Intermediate Python for Data Science¶

Gus Powers and Jay Cunningham

October and November 2023

Introductions¶

Gus Powers¶

Lead Data Scientist at 84.51°

  • Creating and maintaining data science tools for internal use
  • Python, Bash (shell), & R

Academic

  • BS, Chemistry, Thomas More College
  • MS, Chemistry, University of Cincinnati
  • MS, Business Analytics, University of Cincinnati

Contact

  • GitHub: augustopher
  • LinkedIn: August Powers
  • Email: guspowers0@gmail.com

Jay Cunningham¶

Lead Data Scientist at 84.51°

  • Researching and developing forecasting models
  • Machine learning, Python

Academic

  • BA, Mathematics, University of Kentucky
  • MA, Economics, University of North Carolina (Greensboro)

Multi-view scene photographs
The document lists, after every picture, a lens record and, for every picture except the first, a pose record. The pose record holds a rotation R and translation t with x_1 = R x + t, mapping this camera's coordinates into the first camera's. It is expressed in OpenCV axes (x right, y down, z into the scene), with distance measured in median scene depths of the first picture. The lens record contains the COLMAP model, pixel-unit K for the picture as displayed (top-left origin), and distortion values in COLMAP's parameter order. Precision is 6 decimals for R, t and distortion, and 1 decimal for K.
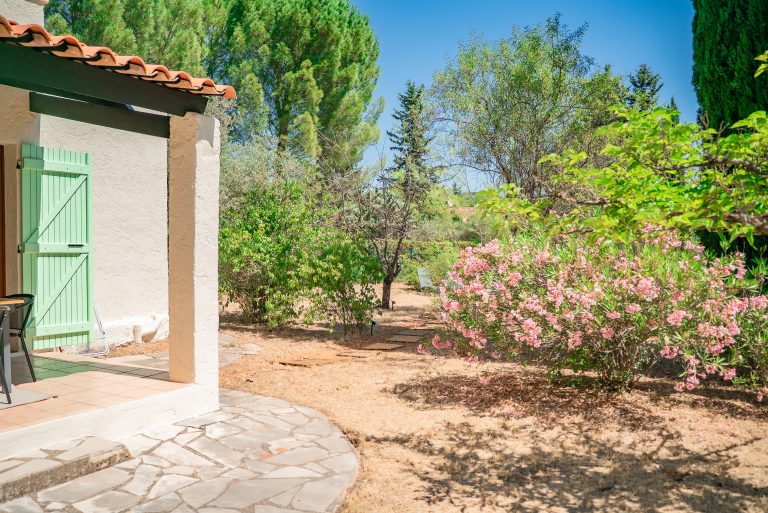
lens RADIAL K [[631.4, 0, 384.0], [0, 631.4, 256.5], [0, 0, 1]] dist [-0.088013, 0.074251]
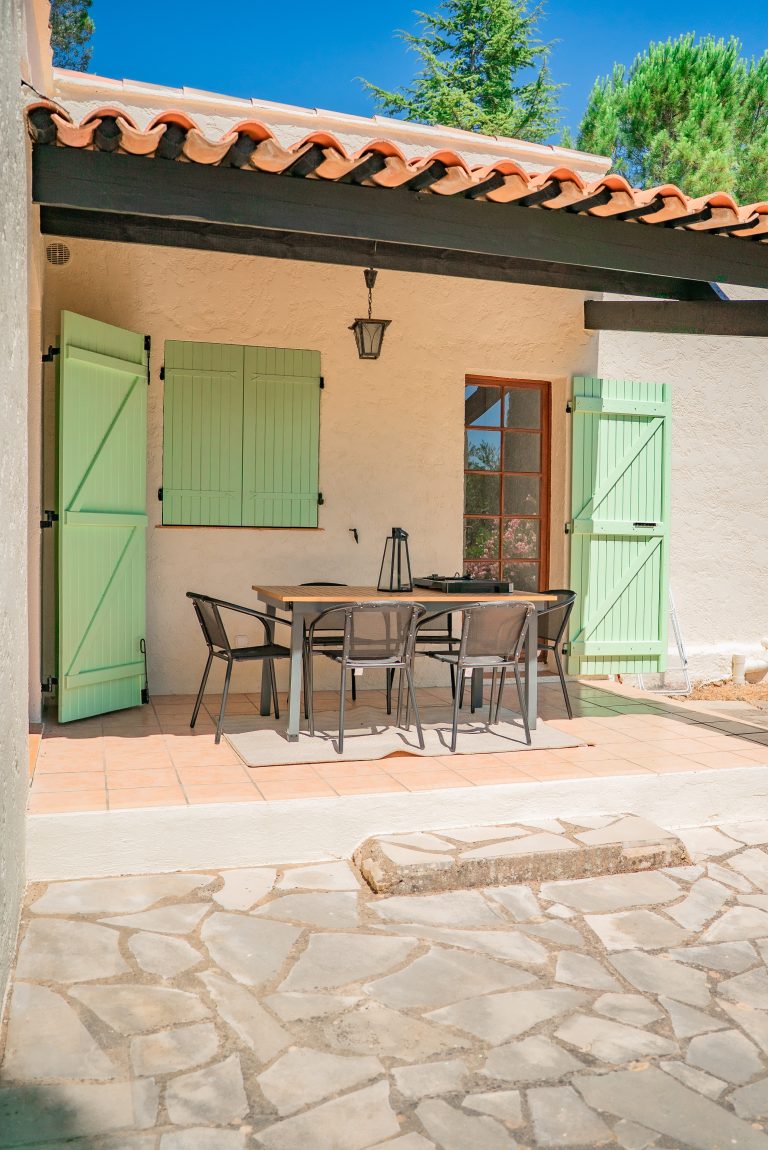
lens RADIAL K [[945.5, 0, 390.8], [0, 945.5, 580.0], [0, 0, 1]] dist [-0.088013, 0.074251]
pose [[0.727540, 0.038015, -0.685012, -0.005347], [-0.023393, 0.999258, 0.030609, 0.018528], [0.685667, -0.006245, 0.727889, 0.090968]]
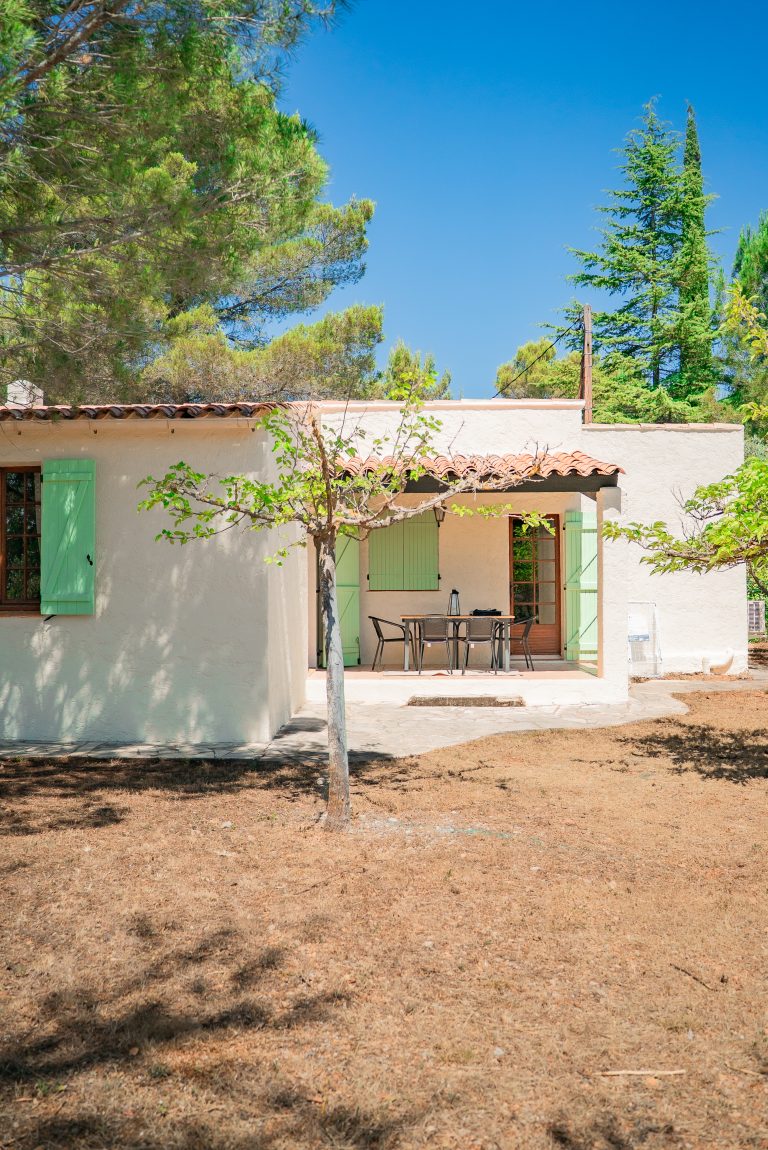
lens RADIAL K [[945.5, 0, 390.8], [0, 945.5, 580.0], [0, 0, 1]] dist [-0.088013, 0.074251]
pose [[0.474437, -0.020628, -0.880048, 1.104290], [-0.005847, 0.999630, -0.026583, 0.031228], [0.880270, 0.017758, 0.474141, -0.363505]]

[Problem set]:
1/ Answer these from the course introduction above:
(a) Which university gave Jay Cunningham his MA in Economics?
(b) What GitHub name is listed for Gus Powers?
(c) Which months and year appear under the course title?
2/ Keep writing the course introduction from the point where it stops.

[Task responses]:
1/
(a) University of North Carolina (Greensboro)
(b) augustopher
(c) October and November 2023

2/
Contact

  • LinkedIn: Jay Cunningham
  • Email: james@notbadafterall.com

Your Turn¶

We'll go around the room. Please share:

  • Your name
  • Your job or field
  • How you hope to use Python in the future

Course¶

Defining Data Science¶

data-science.png

Data Science and Technology¶

data-science-and-tech.png

Applied Data Science¶

applied-data-science.gif

Course Objectives¶

The following are the primary learning objectives of this course:

  • Learn to use control flow and custom functions to work with data more efficiently.
  • Build awareness and basic skills in working with Python from the shell and its environments.
  • Gain exposure to Python's data science ecosystem and modeling via scikit-learn.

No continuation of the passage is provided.